Correlation IDs belong in logs as well as traces because traces are frequently sampled — high-traffic systems cannot store a full trace for every request — while ERROR-level log entries are almost never sampled. An ERROR log entry with a traceId links the error to the full trace if the trace was sampled, and still allows field-level querying of the error context (user_id, resource_id, error_code) if it was not. The background job propagation requirement — storing the originating request's traceId in the job record so the job processor can restore the OTel context during processing — is the extension that makes asynchronous processing investigable as part of the originating request's trace, preventing the investigation gap where the log trail stops at the queue boundary.

What should a logging strategy ADR document that teams typically skip?

Teams typically document their logger library choice and their log aggregation tool.

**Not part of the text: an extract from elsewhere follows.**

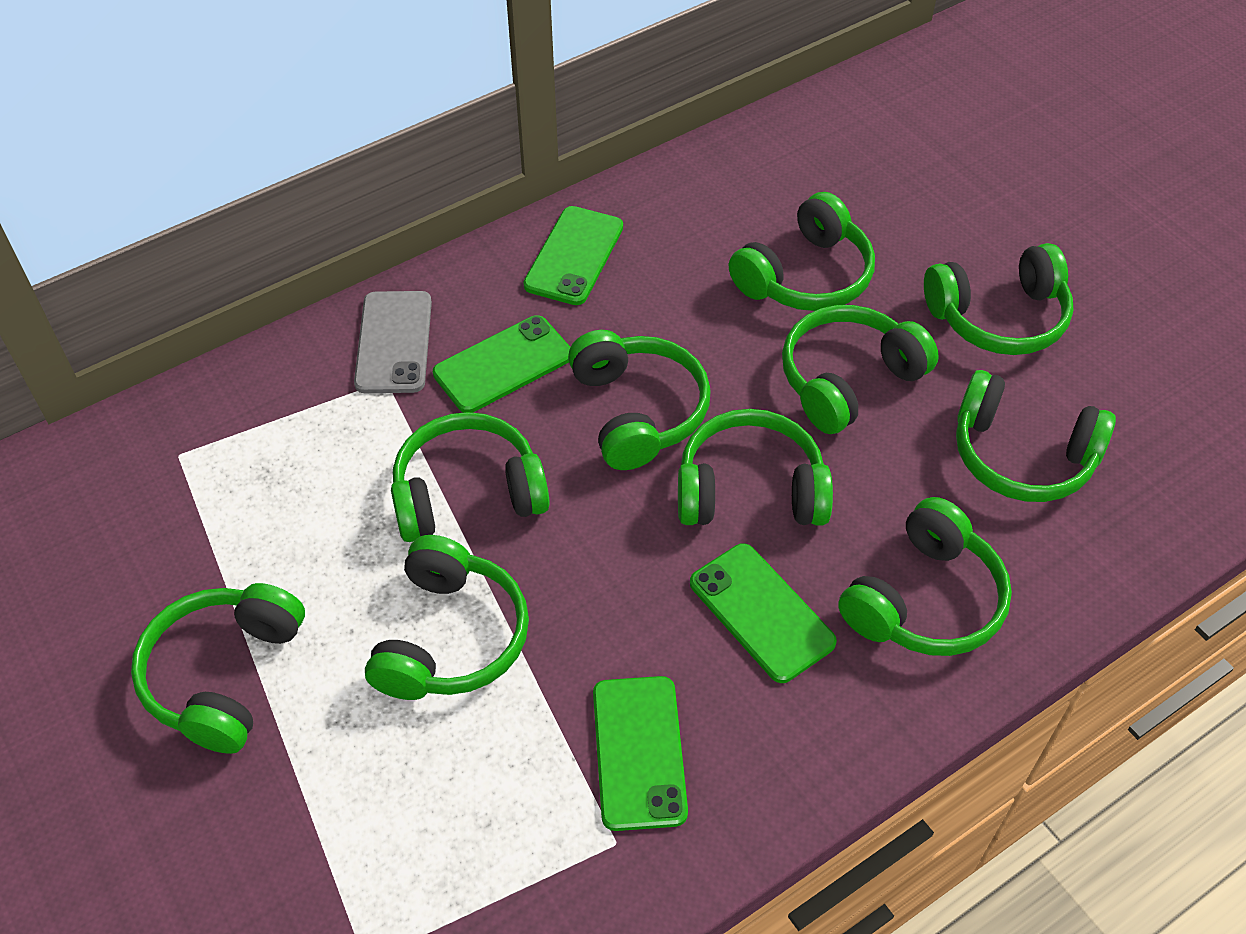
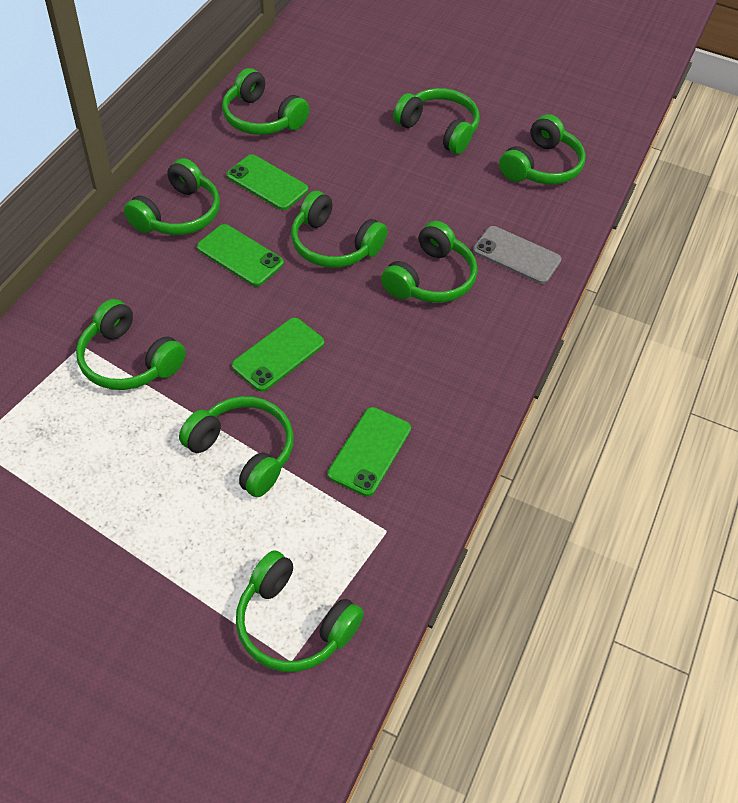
green headphones: 10 -> 9

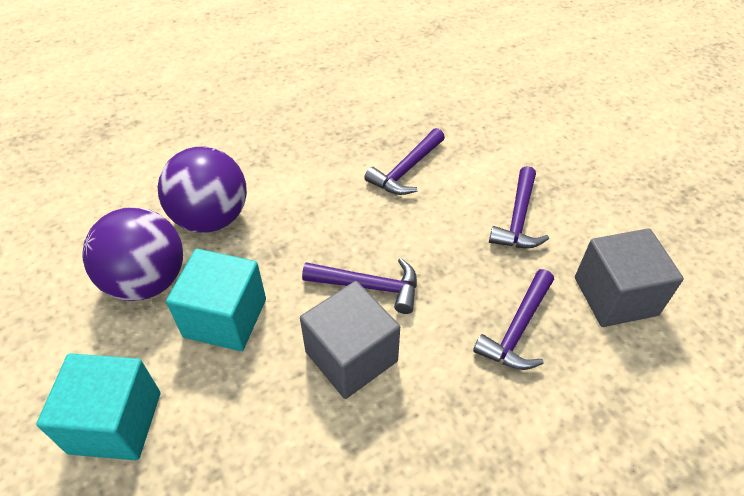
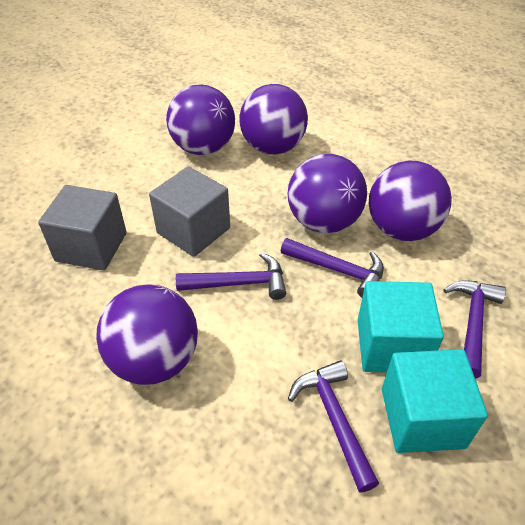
purple ball: 2 -> 5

The five sections that prevent slow incident investigations and cost surprises: first, the log format and mandatory field contract — the specific JSON schema every entry must conform to, which fields are required (including trace_id and span_id at INFO and above), what is prohibited at which levels (no request bodies at INFO), and how the schema is validated in CI; second, the log level production policy — the default level per environment, the definition of what qualifies as ERROR versus WARN versus INFO, the review requirement before merging DEBUG statements into hot paths, and the temporary verbosity elevation procedure for incident investigation; third, the correlation ID propagation contract — that trace_id and span_id are required at INFO and above, how they propagate through async job processing, and the CI assertion that enforces 100% coverage; fourth, the sampling and ingestion cost policy — per-level sampling rates, the per-service monthly cost ceiling, the alert threshold that fires before the invoice, and the PR review requirement for new INFO-level emission sites in hot paths; fifth, the retention tier and audit log policy — different retention periods per log level (ERROR 90 days, INFO 30 days, DEBUG 7 days), a separate immutable log group for security audit events with 7-year retention, and the access control model that restricts log data to engineering and security roles.

None of these sections are visible in the logger configuration or the individual log statements. They are the logging reasoning that every engineer who adds a service, debugs an incident, responds to a compliance audit, or optimizes infrastructure cost depends on to understand what the logging system guarantees and where its designed limits are.